Due to the intrinsic privacy risks of federated learning, the total amount of involved data may be constrained.
We propose to incent different platforms through a reciprocal collaboration, where all platforms can exploit multi-platform information in the VFL framework to benefit their own tasks.
- Score: 95.12382372267724
- License: http://creativecommons.org/licenses/by/4.0/
- Abstract: Vertical federated learning (VFL) aims to train models from cross-silo data
with different feature spaces stored on different platforms. Existing VFL
methods usually assume all data on each platform can be used for model
training. However, due to the intrinsic privacy risks of federated learning,
the total amount of involved data may be constrained. In addition, existing VFL
studies usually assume only one platform has task labels and can benefit from
the collaboration, making it difficult to attract other platforms to join in
the collaborative learning. In this paper, we study the platform collaboration
problem in VFL under privacy constraint. We propose to incent different
platforms through a reciprocal collaboration, where all platforms can exploit
multi-platform information in the VFL framework to benefit their own tasks.

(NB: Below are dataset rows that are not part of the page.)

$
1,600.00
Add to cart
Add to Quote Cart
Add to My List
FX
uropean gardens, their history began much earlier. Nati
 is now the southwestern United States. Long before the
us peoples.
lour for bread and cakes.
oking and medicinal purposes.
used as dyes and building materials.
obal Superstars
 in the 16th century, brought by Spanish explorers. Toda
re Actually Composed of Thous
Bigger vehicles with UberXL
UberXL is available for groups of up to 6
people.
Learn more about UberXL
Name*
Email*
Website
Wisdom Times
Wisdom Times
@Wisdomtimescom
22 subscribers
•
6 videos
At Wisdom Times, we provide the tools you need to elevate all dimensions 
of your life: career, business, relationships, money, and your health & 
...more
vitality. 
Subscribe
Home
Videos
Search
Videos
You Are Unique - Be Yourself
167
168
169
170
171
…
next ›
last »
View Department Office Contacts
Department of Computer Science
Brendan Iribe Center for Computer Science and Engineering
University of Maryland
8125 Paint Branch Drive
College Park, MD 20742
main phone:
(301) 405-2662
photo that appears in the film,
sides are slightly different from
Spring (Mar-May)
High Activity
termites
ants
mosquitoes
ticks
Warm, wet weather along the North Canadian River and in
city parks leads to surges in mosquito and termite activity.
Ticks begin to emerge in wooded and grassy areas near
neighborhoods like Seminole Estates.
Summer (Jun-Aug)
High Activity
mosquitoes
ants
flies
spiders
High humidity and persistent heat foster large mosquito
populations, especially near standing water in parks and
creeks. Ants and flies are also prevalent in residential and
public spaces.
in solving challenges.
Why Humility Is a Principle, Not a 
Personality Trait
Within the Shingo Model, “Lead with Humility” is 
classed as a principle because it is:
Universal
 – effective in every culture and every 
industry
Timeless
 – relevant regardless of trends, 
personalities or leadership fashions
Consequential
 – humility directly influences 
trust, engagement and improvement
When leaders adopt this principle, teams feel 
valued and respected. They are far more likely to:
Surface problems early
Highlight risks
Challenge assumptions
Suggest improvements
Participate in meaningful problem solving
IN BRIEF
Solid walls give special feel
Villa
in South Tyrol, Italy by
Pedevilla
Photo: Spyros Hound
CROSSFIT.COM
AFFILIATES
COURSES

With limited privacy budgets, each platform needs to wisely allocate its data
quotas for collaboration with other platforms. Thereby, they naturally form a
multi-party game. There are two core problems in this game, i.e., how to
appraise other platforms' data value to compute game rewards and how to
optimize policies to solve the game. To evaluate the contributions of other
platforms' data, each platform offers a small amount of "deposit" data to
participate in the VFL. We propose a performance estimation method to predict
the expected model performance when involving different amount combinations of
inter-platform data. To solve the game, we propose a platform negotiation
method that simulates the bargaining among platforms and locally optimizes
their policies via gradient descent. Extensive experiments on two real-world
datasets show that our approach can effectively facilitate the collaborative
exploitation of multi-platform data in VFL under privacy restrictions.